For a moment, I’m certain I’m going to be sick. I hunch over, swallowing the bile that rises in my throat. If I had anything for dinner, I almost certainly would be watching it come up in reverse right now.

After a couple of minutes of dizziness, I manage to compose myself. I stare down at my fingers, still stained with crimson. Blood. I’m so sure of it now. I’ve seen enough blood to recognize it.

But why is it in my basement?

A horrible thought occurs to me. If I had caved and let Detective Barber look around my house, he would have discovered this blood. And I would probably be in jail right now. Thank God Brady knew enough to stop him.

Is that why the blood is here? Did somebody plant it in my basement to frame me? Is this the blood of Amber Swanson or Shelby Gillis?

Or did something horrible happen in this basement since the last time I’ve been here?

If something did happen down here, it happened recently. The blood hasn’t had a chance to dry.

I look up at the cat, who is still lapping at the puddle of blood. I swat at her. “Get away from that!”

This time she listens to me. She scurries away from the puddle, and I hear her footsteps going up the stairs. Great—she’s probably going to track blood all over my floor.

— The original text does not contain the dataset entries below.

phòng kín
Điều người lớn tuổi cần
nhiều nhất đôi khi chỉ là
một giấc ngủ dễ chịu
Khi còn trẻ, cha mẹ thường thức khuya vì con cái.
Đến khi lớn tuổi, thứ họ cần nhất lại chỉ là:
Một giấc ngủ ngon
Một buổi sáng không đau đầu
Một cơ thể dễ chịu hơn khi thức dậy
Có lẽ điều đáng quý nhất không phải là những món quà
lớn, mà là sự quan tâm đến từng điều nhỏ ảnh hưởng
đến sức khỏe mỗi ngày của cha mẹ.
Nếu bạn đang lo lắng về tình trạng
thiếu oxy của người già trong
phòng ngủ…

I don’t know what to do. No, I do know what to do. I should call the detective and tell him everything. I still have his business card, and I’m sure he would take my call. But I also know how terrible this looks for me. Am I supposed to tell him that a pool of blood magically appeared in my basement? Is there any chance in hell he’ll believe that, knowing who my father is?

No, if I tell him about this, I’ll be his number one suspect. If I’m not already. I’ll probably end up leaving the house in handcuffs.

My best bet is to clean this up before anyone else can see it. And as soon as I deal with my broken down car and finish speaking to the detective tomorrow, I’m going to get an alarm system for my house. Nobody’s getting in here ever again without my permission. Even a cat.